Overall assessment of the experimentation on the Bachelor cohort
It was interesting to see at the beginning of training, in the "profiler" developed by OBEA, where their uses were located
The students generally appreciated the course in its first version: they appreciated the activities, asking for even more (chatbots...). One of them was particularly appreciated, the construction of a chatbot allowing to help fictional characters with learning difficulties and/or marked learning preferences.
Also appreciated were the examples given by the trainers around the transformation that the IAg brings to the company. They were able to provide a very concrete form of field testimony. Moreover, students expect a lot of sharing with professionals around these transformation topics.
These results, to be cross-checked with those of the PGE cohort at the beginning of 2026, should be anchored throughout their schooling in their learning experience, guided by their teachers, to allow them to put the IAg back in its place: a useful assistant, but to be constantly monitored!
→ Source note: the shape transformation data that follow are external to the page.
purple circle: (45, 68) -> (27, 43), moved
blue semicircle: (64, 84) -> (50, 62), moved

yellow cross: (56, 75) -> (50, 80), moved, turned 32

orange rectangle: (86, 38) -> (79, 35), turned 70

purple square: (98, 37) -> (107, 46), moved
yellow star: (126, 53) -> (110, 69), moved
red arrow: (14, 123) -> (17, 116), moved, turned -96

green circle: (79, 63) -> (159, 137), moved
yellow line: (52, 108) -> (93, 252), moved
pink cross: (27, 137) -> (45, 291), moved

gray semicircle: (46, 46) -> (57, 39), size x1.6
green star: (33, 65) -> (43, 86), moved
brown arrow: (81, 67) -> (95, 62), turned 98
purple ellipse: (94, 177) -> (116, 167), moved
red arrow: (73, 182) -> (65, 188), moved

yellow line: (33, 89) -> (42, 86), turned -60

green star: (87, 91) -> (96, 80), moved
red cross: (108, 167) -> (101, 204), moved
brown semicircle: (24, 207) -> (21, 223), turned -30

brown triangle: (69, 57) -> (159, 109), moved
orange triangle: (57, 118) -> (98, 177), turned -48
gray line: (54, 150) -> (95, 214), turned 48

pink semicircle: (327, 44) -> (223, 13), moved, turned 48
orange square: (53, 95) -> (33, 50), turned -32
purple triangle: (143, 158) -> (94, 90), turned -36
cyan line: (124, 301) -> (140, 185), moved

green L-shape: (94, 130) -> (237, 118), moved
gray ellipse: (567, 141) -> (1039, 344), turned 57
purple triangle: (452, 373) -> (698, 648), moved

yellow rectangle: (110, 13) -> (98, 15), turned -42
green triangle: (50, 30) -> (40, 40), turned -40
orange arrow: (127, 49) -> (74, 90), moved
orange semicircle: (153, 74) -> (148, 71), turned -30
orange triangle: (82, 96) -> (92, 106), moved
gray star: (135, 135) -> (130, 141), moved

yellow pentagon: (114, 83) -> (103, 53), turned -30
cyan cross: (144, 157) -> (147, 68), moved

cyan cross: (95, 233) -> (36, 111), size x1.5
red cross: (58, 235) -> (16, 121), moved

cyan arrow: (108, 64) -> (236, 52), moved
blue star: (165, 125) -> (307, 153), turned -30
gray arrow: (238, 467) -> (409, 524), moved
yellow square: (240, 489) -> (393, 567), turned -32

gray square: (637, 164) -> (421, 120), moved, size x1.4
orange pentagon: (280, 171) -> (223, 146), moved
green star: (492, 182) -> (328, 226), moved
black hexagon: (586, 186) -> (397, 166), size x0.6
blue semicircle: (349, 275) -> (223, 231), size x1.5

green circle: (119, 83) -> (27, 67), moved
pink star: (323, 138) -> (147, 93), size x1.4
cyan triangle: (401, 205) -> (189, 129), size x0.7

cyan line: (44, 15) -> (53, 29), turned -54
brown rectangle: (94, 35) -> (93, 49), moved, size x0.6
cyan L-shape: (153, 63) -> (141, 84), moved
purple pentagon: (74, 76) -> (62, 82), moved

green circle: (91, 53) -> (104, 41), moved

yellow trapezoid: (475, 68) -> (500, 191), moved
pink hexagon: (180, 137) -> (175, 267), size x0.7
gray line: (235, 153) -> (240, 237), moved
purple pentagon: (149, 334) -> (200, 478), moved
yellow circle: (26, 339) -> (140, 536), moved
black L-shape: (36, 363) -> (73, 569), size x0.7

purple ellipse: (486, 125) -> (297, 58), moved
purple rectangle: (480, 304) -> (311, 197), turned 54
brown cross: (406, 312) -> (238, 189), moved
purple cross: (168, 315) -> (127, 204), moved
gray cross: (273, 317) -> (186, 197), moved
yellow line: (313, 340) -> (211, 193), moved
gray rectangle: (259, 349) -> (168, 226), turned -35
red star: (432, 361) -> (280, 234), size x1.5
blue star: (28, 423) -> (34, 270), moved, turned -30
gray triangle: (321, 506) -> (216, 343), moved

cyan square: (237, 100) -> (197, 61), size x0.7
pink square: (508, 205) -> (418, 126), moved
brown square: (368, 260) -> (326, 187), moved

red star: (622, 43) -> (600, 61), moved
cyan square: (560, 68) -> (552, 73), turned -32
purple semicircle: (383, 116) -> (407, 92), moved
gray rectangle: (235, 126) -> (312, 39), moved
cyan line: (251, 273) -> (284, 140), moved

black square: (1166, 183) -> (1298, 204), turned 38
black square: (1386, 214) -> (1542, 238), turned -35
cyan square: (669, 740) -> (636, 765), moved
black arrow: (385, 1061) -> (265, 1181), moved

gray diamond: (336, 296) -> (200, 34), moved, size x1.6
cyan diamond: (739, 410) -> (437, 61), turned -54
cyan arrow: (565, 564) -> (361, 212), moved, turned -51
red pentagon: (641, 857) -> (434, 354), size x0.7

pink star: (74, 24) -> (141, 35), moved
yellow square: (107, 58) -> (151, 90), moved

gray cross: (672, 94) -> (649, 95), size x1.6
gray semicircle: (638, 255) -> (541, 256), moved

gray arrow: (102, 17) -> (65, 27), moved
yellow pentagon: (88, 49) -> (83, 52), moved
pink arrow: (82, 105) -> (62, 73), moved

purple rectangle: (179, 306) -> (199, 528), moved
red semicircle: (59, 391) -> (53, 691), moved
Testimonials and feedback from the facilitators
The feedback from the facilitators converges on a very positive observation: the students showed themselves very interested and have particularly appreciated the concrete and practical approach of the device. Several speakers even describe a real trigger during the session : over the activities, students become clearly more aware of the risks, the limits and the need to verify the sources.
In mirror, the expressed improvement tracks are consistent with student feedback: more time to practice (prompting, techniques, chatbots), more activities and of playful/collaborative formats, and the desire to go further on some advanced uses (e.g. AI agents) while strengthening the links with the professional world (business case, exchanges on business practices, follow-up sessions to stay updated).
These first quantitative and qualitative results are also reflected in the numerous testimonies shared by the speakers and the teaching team. They illustrate the commitment of students, the richness of exchanges and the diversity of pedagogical approaches implemented in AI4ALL.